**EXCERPTED RECORDS**.
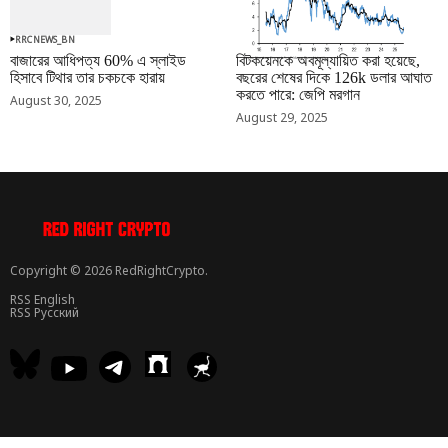
RRCNEWS_BN
RRCNEWS_BN
বাজারের আধিপত্য 60% এ স্লাইড
বিটকয়েনকে অবমূল্যায়িত করা হয়েছে,
হিসাবে টিথার তার চকচকে হারায়
বছরের শেষের দিকে 126k ডলার আঘাত
করতে পারে: জেপি মরগান
August 30, 2025
August 29, 2025
Copyright © 2026 RedRightCrypto.
RSS English
RSS Русский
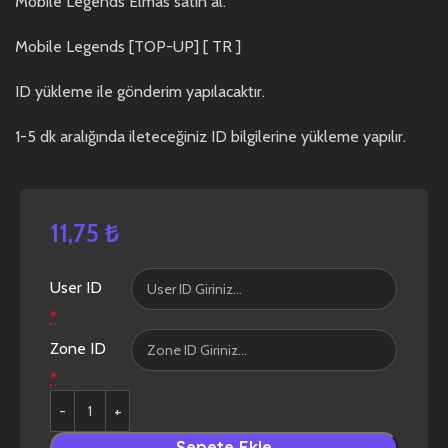
Mobile Legends Elmas satın al.
Mobile Legends [TOP-UP] [ TR ]
ID yükleme ile gönderim yapılacaktır.
1-5 dk aralığında ileteceğiniz ID bilgilerine yükleme yapılır.
11,75
₺
User ID
*
Zone ID
*
Sepete Ekle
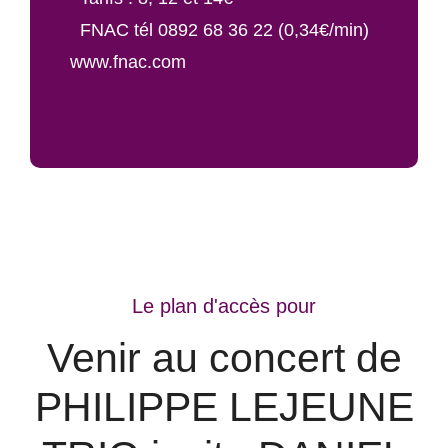
FNAC tél 0892 68 36 22 (0,34€/min)
www.fnac.com
Le plan d'accès pour
Venir au concert de
PHILIPPE LEJEUNE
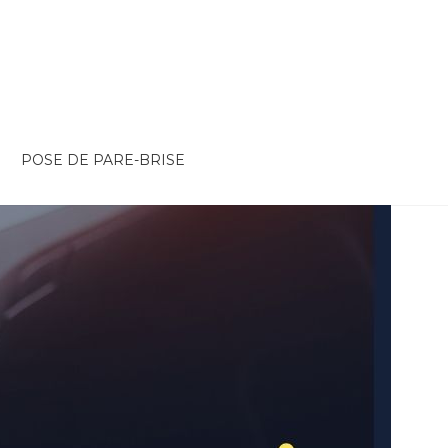
POSE DE PARE-BRISE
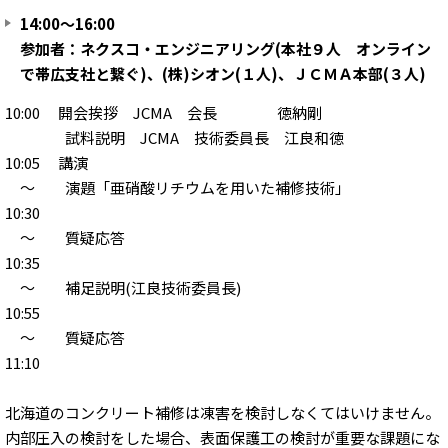
14:00～16:00
参加者：ネクスコ・エンジニアリング(本社９人 オンライン
で帯広支社と繋ぐ)、(株)シオン(１人)、ＪＣＭＡ本部(３人)
10:00 開会挨拶 JCMA 会長 徳納剛
試料説明 JCMA 技術委員長 江良和徳
10:05 講演
～ 演題「亜硝酸リチウムを用いた補修技術」
10:30
～ 質疑応答
10:35
～ 補足説明(江良技術委員長)
10:55
～ 質疑応答
11:10
北海道のコンクリート補修は凍害を検討しなくてはいけません。
内部圧入の検討をした場合、表面保護工の検討が重要な課題にな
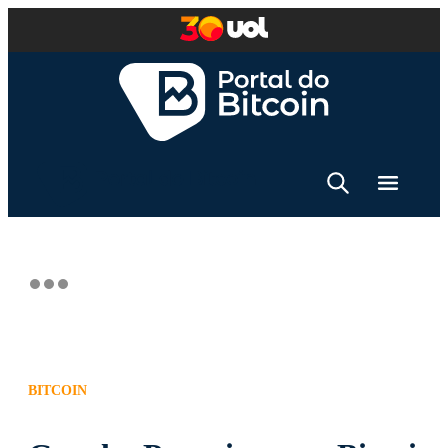
BITCOIN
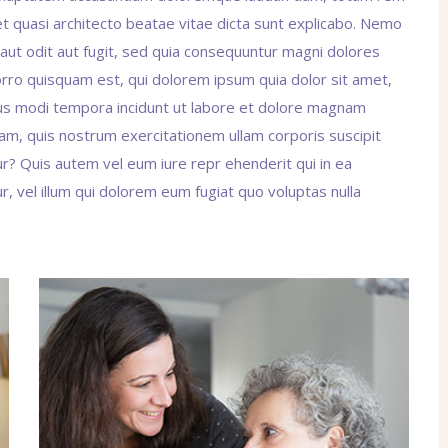
 et quasi architecto beatae vitae dicta sunt explicabo. Nemo
aut odit aut fugit, sed quia consequuntur magni dolores
rro quisquam est, qui dolorem ipsum quia dolor sit amet,
ius modi tempora incidunt ut labore et dolore magnam
m, quis nostrum exercitationem ullam corporis suscipit
r? Quis autem vel eum iure repr ehenderit qui in ea
, vel illum qui dolorem eum fugiat quo voluptas nulla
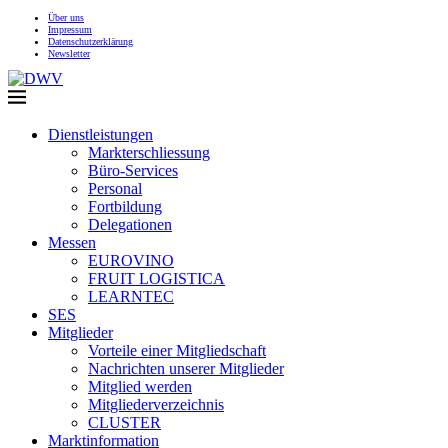
Über uns
Impressum
Datenschutzerklärung
Newsletter
Dienstleistungen
Markterschliessung
Büro-Services
Personal
Fortbildung
Delegationen
Messen
EUROVINO
FRUIT LOGISTICA
LEARNTEC
SES
Mitglieder
Vorteile einer Mitgliedschaft
Nachrichten unserer Mitglieder
Mitglied werden
Mitgliederverzeichnis
CLUSTER
Marktinformation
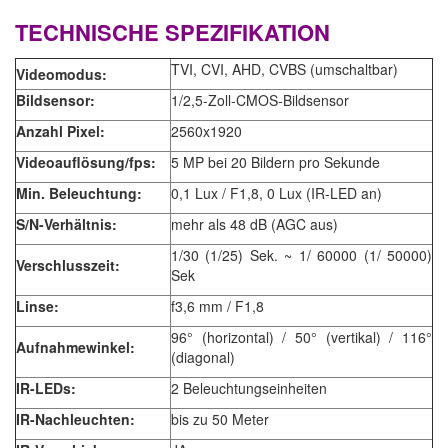
TECHNISCHE SPEZIFIKATION
TVI, CVI, AHD, CVBS (umschaltbar)
Videomodus:
Bildsensor:
1/2,5-Zoll-CMOS-Bildsensor
Anzahl Pixel:
2560x1920
Videoauflösung/fps:
5 MP bei 20 Bildern pro Sekunde
Min. Beleuchtung:
0,1 Lux / F1,8, 0 Lux (IR-LED an)
S/N-Verhältnis:
mehr als 48 dB (AGC aus)
1/30 (1/25) Sek. ~ 1/ 60000 (1/ 50000)
Verschlusszeit:
Sek
Linse:
f3,6 mm / F1,8
96° (horizontal) / 50° (vertikal) / 116°
Aufnahmewinkel:
(diagonal)
IR-LEDs:
2 Beleuchtungseinheiten
IR-Nachleuchten:
bis zu 50 Meter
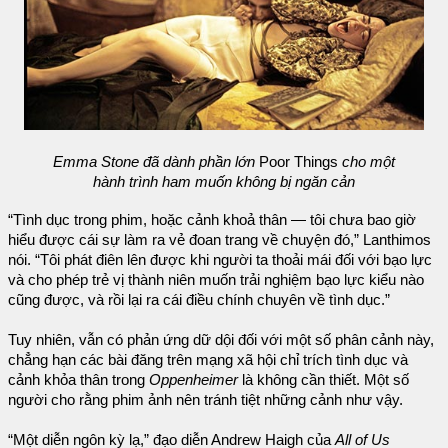
Emma Stone đã dành phần lớn
Poor Things
cho một
hành trình ham muốn không bị ngăn cản
“Tình dục trong phim, hoặc cảnh khoả thân — tôi chưa bao giờ
hiểu được cái sự làm ra vẻ đoan trang về chuyện đó,” Lanthimos
nói. “Tôi phát điên lên được khi người ta thoải mái đối với bạo lực
và cho phép trẻ vị thành niên muốn trải nghiệm bạo lực kiểu nào
cũng được, và rồi lại ra cái điều chính chuyên về tình dục.”
Tuy nhiên, vẫn có phản ứng dữ dội đối với một số phân cảnh này,
chẳng hạn các bài đăng trên mạng xã hội chỉ trích tình dục và
cảnh khỏa thân trong
Oppenheimer
là không cần thiết. Một số
người cho rằng phim ảnh nên tránh tiệt những cảnh như vậy.
“Một diễn ngôn kỳ lạ,” đạo diễn Andrew Haigh của
All of Us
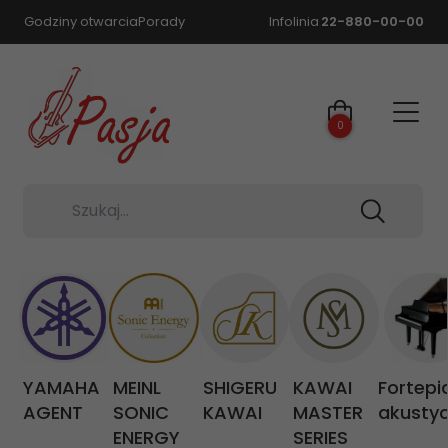
Godziny otwarcia
Porady
Infolinia
22-880-00-00
0
Szukaj...
YAMAHA
MEINL
SHIGERU
KAWAI
Fortepi
AGENT
SONIC
KAWAI
MASTER
akusty
ENERGY
SERIES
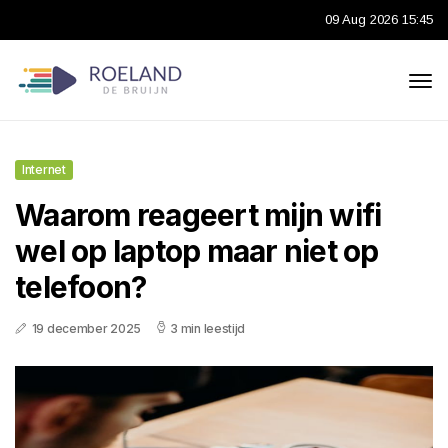
09 Aug 2026 15:45
Internet
Waarom reageert mijn wifi
wel op laptop maar niet op
telefoon?
19 december 2025
3 min leestijd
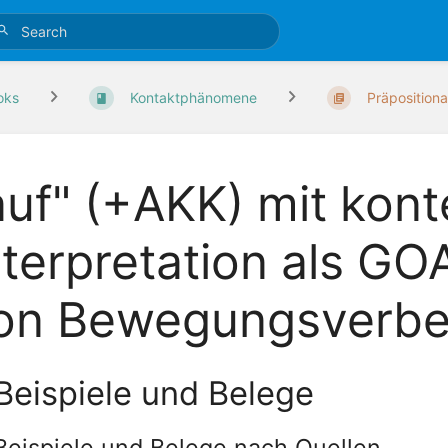
oks
Kontaktphänomene
Präpositiona
auf" (+AKK) mit kon
nterpretation als G
on Bewegungsverb
 Beispiele und Belege
 Beispiele und Belege nach Quellen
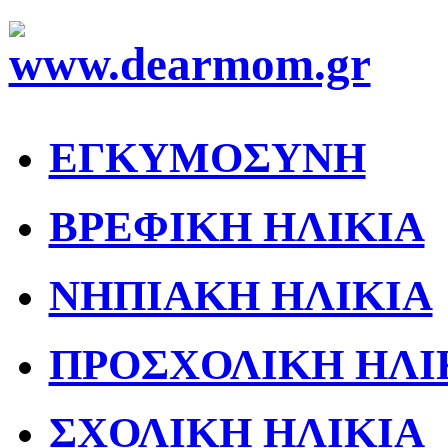
ΕΓΚΥΜΟΣΥΝΗ
ΒΡΕΦΙΚΗ ΗΛΙΚΙΑ
ΝΗΠΙΑΚΗ ΗΛΙΚΙΑ
ΠΡΟΣΧΟΛΙΚΗ ΗΛΙ
ΣΧΟΛΙΚΗ ΗΛΙΚΙΑ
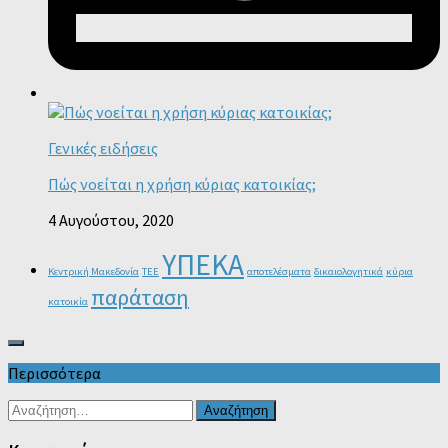
Γενικές ειδήσεις
Πώς νοείται η χρήση κύριας κατοικίας;
4 Αυγούστου, 2020
ΥΠΕΚΑ
Κεντρική Μακεδονία
ΤΕΕ
αποτελέσματα
δικαιολογητικά
κύρια
παράταση
κατοικία
Περισσότερα
Αναζήτηση
για:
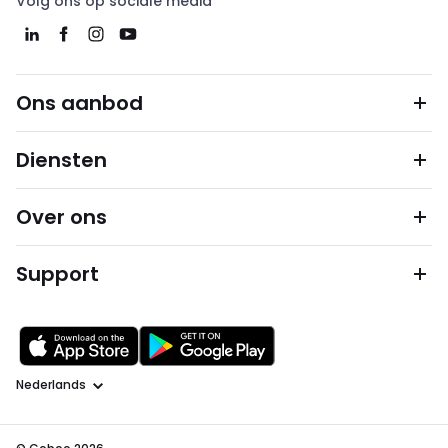
Volg ons op sociale media
Ons aanbod
Diensten
Over ons
Support
Taal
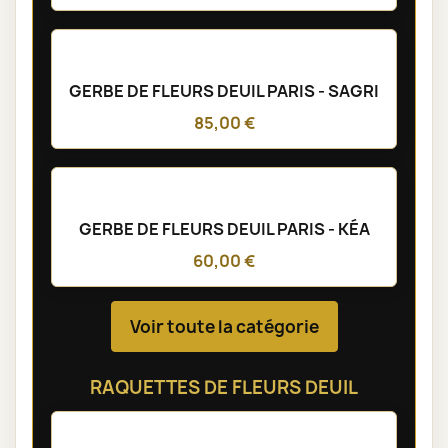
GERBE DE FLEURS DEUIL PARIS - SAGRI
85,00 €
GERBE DE FLEURS DEUIL PARIS - KÉA
60,00 €
Voir toute la catégorie
RAQUETTES DE FLEURS DEUIL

**INSTRUCTIONS TO FOLLOW**. Print nothing except the lines above from the one containing "Sepete Ekle" down to the one containing "ius modi tempora", both included, exactly as written and free of pictures.

**SOLUTION TO THE PROBLEM**.
Sepete Ekle
FNAC tél 0892 68 36 22 (0,34€/min)
www.fnac.com
Le plan d'accès pour
Venir au concert de
PHILIPPE LEJEUNE
POSE DE PARE-BRISE
14:00～16:00
参加者：ネクスコ・エンジニアリング(本社９人 オンライン
で帯広支社と繋ぐ)、(株)シオン(１人)、ＪＣＭＡ本部(３人)
10:00 開会挨拶 JCMA 会長 徳納剛
試料説明 JCMA 技術委員長 江良和徳
10:05 講演
～ 演題「亜硝酸リチウムを用いた補修技術」
10:30
～ 質疑応答
10:35
～ 補足説明(江良技術委員長)
10:55
～ 質疑応答
11:10
北海道のコンクリート補修は凍害を検討しなくてはいけません。
内部圧入の検討をした場合、表面保護工の検討が重要な課題にな
BITCOIN
 et quasi architecto beatae vitae dicta sunt explicabo. Nemo
aut odit aut fugit, sed quia consequuntur magni dolores
rro quisquam est, qui dolorem ipsum quia dolor sit amet,
ius modi tempora incidunt ut labore et dolore magnam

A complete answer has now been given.